House Democrats subpoena the SEC's soul: "Who's babysitting the AI trader bots?" 🤖📜
A group of Democratic US House lawmakers is pressing the Securities and Exchange Commission for details on how it oversees investment advice and trading powered by artificial intelligence. In a letter to SEC Chair Paul Atkins dated Tuesday, the legislators warned that platforms offering AI trading agents to retail traders "raises serious questions for investor protection, broker-dealer responsibilities, market integrity, and the accountability of AI developers."
The lawmakers, led by Bill Foster, the top Democrat on the House Financial Services Financial Institutions Subcommittee, and Brad Sherman, the top Democrat on the Capital Markets Subcommittee, said the tools have "operated largely outside the securities regulatory framework" while making "consequential investment decisions on behalf of retail investors." They noted that while current activity may be limited, "there are indications that agentic trading could expand to a broad range of additional products, including options, cryptocurrency, event contracts, and futures." Crypto exchange Coinbase released an AI agent earlier this month integrated into its app, which it said is an SEC- and Commodity Futures Trading Commission-registered financial adviser that can give guidance on trades. The letter also flagged that disclosures accompanying AI agents state that brokerage platforms cannot guarantee the accuracy or suitability of any AI output, nor control, monitor or audit the agents themselves.

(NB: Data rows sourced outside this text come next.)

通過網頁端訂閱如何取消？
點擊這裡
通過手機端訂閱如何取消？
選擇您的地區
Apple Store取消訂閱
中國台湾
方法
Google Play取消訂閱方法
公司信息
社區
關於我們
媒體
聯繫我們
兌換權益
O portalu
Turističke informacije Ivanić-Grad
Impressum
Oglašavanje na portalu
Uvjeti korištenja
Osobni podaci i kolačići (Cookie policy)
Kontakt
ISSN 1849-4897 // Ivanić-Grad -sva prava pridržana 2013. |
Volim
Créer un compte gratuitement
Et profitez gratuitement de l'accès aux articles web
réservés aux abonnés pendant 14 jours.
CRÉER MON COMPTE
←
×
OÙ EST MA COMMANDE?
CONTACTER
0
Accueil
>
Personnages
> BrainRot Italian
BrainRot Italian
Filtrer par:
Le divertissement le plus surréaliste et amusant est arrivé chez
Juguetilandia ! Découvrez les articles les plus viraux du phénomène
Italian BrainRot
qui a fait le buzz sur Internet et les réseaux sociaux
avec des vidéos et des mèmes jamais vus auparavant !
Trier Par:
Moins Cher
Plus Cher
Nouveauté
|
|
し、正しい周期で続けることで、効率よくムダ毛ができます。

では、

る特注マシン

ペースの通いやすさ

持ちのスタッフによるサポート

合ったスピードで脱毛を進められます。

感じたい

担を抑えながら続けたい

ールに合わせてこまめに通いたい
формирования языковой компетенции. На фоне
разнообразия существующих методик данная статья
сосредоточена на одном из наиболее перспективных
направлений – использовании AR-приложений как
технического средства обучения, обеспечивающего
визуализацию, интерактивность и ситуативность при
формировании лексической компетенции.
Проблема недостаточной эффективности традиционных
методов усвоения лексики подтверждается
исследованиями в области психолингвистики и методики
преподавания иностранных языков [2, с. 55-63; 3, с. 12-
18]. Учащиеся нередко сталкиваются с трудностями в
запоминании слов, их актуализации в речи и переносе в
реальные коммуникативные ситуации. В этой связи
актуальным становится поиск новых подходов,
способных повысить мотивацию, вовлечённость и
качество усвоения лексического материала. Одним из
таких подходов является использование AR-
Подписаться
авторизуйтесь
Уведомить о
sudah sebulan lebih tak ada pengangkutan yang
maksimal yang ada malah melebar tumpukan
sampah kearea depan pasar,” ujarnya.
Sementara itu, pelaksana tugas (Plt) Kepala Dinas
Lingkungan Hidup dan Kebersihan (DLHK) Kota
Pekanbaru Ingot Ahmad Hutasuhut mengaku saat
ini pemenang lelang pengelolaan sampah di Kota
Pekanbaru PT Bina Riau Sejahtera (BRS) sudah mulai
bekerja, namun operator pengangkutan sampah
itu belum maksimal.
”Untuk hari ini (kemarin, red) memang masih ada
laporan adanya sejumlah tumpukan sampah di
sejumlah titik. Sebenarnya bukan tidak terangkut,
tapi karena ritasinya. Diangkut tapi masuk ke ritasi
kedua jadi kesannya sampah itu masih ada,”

Such disclaimers, the lawmakers wrote, "raise urgent questions about the regulatory treatment of agentic trading tools and create uncertainty regarding legal responsibility among brokers, AI developers and retail investors." The letter asked the SEC to provide written responses to a list of questions by July 31, covering what guardrails or analysis the agency has applied to agents, when an AI agent would need to register, and the extent of its consultations with platforms over AI. It also asked whether the SEC has the authority it needs to address the risks of AI agents, or if it requires congressional action to do so. Representatives Stephen Lynch, Jim Himes, Sean Casten, Rashida Tlaib, Brittany Pettersen and Sylvia Garcia also signed the letter.